The lawmakers’ letter lists a series of questions for the GAO to consider, including but not limited to:

· How did the named fiduciaries, the Independent Special Counsel (ISC), and other relevant parties ensure compliance with the consent decree and Title I of ERISA, ensure the Fund received conflict-free investment advice with reasonable fees, and the Fund operated to protect the interests of participants and beneficiaries? Are there instances where behavior was inadequate or in violation of responsibilities? Were investment decisions free of conflict of interest? If not, please identify such investments, the particular conflict(s) of interest and individuals who participated in these decisions.

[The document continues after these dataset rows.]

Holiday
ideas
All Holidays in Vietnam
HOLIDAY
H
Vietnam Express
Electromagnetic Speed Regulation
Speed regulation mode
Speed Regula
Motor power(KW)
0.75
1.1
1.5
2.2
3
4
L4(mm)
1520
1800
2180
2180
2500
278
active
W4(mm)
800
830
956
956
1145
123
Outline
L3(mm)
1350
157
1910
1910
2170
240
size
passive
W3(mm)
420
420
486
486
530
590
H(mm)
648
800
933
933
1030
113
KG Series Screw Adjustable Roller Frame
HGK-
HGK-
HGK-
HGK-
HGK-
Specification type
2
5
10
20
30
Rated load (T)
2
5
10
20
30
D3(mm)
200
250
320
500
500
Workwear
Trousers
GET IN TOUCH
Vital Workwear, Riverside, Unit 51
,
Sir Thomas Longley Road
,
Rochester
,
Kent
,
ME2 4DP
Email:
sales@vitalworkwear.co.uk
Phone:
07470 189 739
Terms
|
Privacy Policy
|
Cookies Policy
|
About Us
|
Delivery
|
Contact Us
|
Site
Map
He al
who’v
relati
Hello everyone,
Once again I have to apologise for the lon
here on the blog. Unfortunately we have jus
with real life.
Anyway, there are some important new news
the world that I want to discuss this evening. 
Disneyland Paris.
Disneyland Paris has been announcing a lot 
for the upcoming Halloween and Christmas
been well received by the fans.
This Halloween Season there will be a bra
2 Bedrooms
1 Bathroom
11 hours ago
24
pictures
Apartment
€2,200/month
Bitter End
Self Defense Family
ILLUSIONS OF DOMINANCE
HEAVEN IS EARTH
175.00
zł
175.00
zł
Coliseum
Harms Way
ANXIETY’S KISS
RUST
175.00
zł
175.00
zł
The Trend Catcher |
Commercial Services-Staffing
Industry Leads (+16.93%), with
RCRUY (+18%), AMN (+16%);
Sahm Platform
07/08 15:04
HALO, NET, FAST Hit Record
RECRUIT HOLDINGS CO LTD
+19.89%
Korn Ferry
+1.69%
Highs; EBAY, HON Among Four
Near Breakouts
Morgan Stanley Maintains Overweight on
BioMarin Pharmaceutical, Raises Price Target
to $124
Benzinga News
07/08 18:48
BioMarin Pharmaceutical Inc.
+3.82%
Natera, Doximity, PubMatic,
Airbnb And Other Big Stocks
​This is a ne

· For each year from 1997 to 2015, what was the Central States Pension Fund’s investment strategy, how was this strategy set, who implemented the strategy (including any contracted investment managers), and how did the average annual return on investment under this strategy compare to similarly situated pension funds by asset class? How did the rate of return for each asset compare to standard benchmark indices?

· What was the annual asset allocation of the Fund by asset class by year from 1982 through 2015 (in both dollars and as a percent)? Was the overall asset allocation of the Fund altered in 2008? 2009? 2010-2015? What positions were sold during 2008 and 2009? How were the proceeds from these sales reinvested?

· What was the assumed rate of return on future investments by year and by asset class for the Fund from 1982 through 2015? How was the discount rate used to calculate future liabilities adjusted to reflect the historically low interest rates seen in the past ten years?

· Experts believe factors such as stock market losses, industry deregulation, and employer withdrawals contributed to the current critical and declining financial status of the Central States Pension Fund. How and when did the Fund’s investment strategy respond to these factors and were these actions timely and appropriate given fiduciary responsibilities?

· At any point did the Fund’s investment strategy reflect a greater than appropriate level of reliance on aggressive or alternative investments in violation of Title I of ERISA? For example, the Fund invested $1.4 billion in single-A-rated bonds at the height of the 2008 economic meltdown. If so, what was the purpose of such investments and who directed these investment decisions?

· How much of the Fund’s overall portfolio were invested in credit default swaps, collateralized debt obligations, mortgage-backed securities, insured variable rate bonds or other instruments or asset classes in 2005-2010, by year, by instrument or asset class?

· To what extent have the interests of board members of the Fund’s investment advisors been a factor in the investment strategies or decisions made by the Fund? To what extent have the interests of the Fund’s investment committee been a factor in the investment strategies or decisions made by the Fund? Did these decisions expose fund assets to greater than appropriate levels of risk or volatility?

Kaptur is the author of the Keep Our Pension Promise Act of 2015 (HR 2844),orKOPPA, to repeal the benefits suspension provisions of the Multiemployer Pension Reform Act (MPRA), and is co-sponsored by 51 House colleagues; Brown is a primary co-sponsor of the Senate version of the measure, which has ten cosponsors.